ACTIVITY.
Answer these questions from the opinion column below.
(a) How many years did the Soviet defector wait before publishing the files?
(b) Who recruited Melita Norwood to the British Communist Party?
(c) What did Rothstein's wife, Edith, love discussing with 11-year-olds?

EXERCISE PASSAGE.
■ ■ ■
This elderly Stalinist is just a relic of a bygone age

`Sometimes it seems to me the entire intelligence business is just one gigantic practical joke'
COUNT TO 10. Take a deep breath. Try and find a word other than "bollocks" to describe this week's ludicrous round of "hunt-the-spy" being played across the newspapers and airwaves. OK. Isn't it amazing how spies and authors, with books and versions of history to sell, are all treated at their own breathless recognisance? A Soviet defector (who managed the almost impossible feat of defecting once there was no more Soviet Union to defect from) brings over files of huge historical and nearly no current importance, waits seven years to publish them, and BAM! Ann Widdecombe wants a statement; Jack Straw is carpeting the director of MI5; the Today programme is awash with oh-my-goshes; and an octogenarian Stalinist is having the time of her life in Bexleyheath - always, in my experience, the most likely place to find a Stalinist.

I could easily have been dandled on Melita Norwood's knee. She was (I learnt this week) recruited to the British Communist Party by old Andrew Rothstein, a man with a Homburg hat and a white moustache, who lived up the hill from me, and who'd met Lenin. Dusty tomes penned by the elderly Rothstein were to be found on our bookshelves at home, often marked with dissenting comments by my dad. (Rothstein's wife, Edith, was a much nicer person than he, and loved discussing Dickens with 11-year-olds.) When I was little I met many Melitas, but most of them were not spies. They just lacked imagination.
■ ■ ■
DATASET SECTION.
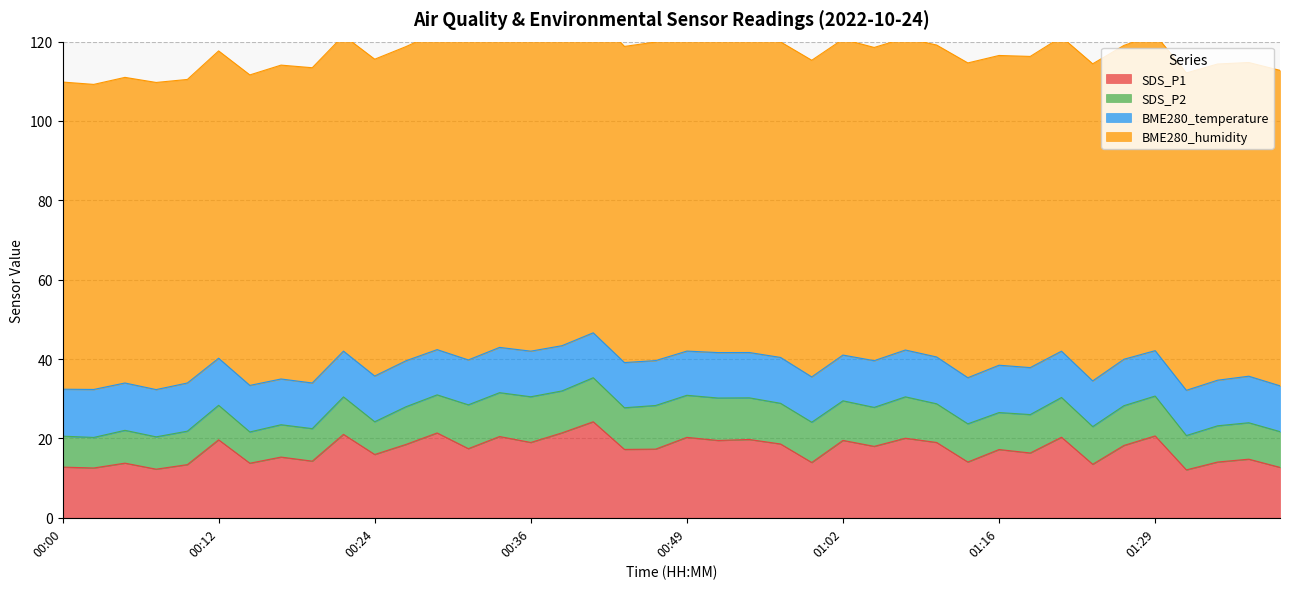

At which category does BME280_temperature reach its first local valley?

00:07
■ ■ ■
PROBLEM SOLUTION.
(a) Seven years.
(b) Andrew Rothstein.
(c) Dickens.